她伸腿,光着脚往杨震小腿上踹了一下,力道轻飘飘的,像挠痒。
杨震没躲,下盘稳得像扎了根,反而笑着往她跟前凑了凑:“领导还有力气踹人,看来是歇过来了。”
季洁的脸“腾”地红了,轻咳两声别开眼,手指拽着被子往胸口拉了拉:“你就是属狗的,昨晚乱咬……你自己看!”
杨震顺着她的目光往被子里瞥了一眼——颈侧、肩头,到处都是他留下的淡粉色印记,像幅没干透的画。
他赶紧伸手把被子往上拉了拉,遮住那些惹眼的痕迹,语气带着点讨好的心虚:“领导,我错了。
早饭都做好了,有你爱吃的山药粥,起来尝尝?”
季洁却一把掀开被子,指着自己的脖子,故意板起脸:“你看看这些!
全是你的‘犯罪证据’,还好我休假,不然怎么出去见人?”
杨震的视线在那些印记上打了个转,耳尖悄悄红了,赶紧别开眼:“我认罪,我认罪。”
他伸手想去扶她,“那领导想怎么罚都行,但总得先吃饱饭吧?
我先出去等着,要是领导想让我‘亲自服务’——比如帮你穿衣服什么的,我也没意见。”
“滚蛋。”季洁笑着推了他一把,指尖触到他温热的胸膛,又赶紧收回来,“赶紧出去,再闹,早饭真要凉了。”

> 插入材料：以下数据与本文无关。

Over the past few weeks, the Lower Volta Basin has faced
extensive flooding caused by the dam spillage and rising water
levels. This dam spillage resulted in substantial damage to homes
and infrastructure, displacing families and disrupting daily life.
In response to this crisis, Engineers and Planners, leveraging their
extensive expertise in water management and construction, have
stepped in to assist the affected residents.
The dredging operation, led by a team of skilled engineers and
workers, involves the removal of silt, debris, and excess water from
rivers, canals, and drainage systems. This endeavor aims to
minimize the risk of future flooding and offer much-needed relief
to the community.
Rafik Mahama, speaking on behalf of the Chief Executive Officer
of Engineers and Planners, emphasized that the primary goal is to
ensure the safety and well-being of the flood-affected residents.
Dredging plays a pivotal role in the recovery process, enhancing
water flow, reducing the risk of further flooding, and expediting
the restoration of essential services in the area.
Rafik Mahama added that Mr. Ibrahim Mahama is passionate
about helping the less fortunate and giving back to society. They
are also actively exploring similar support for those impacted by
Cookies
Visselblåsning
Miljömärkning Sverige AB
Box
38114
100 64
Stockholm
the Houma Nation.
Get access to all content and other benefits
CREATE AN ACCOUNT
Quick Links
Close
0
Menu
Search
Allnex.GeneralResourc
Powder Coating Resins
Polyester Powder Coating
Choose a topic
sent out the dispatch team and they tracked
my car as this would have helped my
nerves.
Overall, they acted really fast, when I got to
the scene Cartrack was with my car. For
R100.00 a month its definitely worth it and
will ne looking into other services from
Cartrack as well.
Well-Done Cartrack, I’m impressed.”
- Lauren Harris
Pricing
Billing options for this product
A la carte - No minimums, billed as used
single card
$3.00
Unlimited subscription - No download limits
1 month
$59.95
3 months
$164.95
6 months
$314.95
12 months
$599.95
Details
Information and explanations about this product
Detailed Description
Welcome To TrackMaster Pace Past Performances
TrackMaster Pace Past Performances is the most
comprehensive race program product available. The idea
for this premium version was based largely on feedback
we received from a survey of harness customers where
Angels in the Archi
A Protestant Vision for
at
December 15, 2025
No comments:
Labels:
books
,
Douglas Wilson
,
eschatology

杨震低笑出声,转身往外走,走到门口时还不忘回头看了一眼——晨光落在季洁泛红的脸颊上,像镀了层金,好看得让人挪不开眼。
等季洁换好衣服出来,餐厅里已经飘着粥的香气。
她走到餐桌前,看着那碗山药小米粥,上面撒着几粒红枣,旁边卧着溏心蛋,最亮眼的是那盘拍黄瓜,顶上的黄瓜花雕得活灵活现。
“你这手艺,不去开餐馆真是可惜了。”她拿起勺子,舀了一口粥,温热的米香混着山药的清甜在嘴里化开,熨帖得胃里暖洋洋的。
杨震坐在对面,看着她小口喝粥的样子,嘴角噙着笑,半开玩笑半认真地说:“那也得看是为谁做。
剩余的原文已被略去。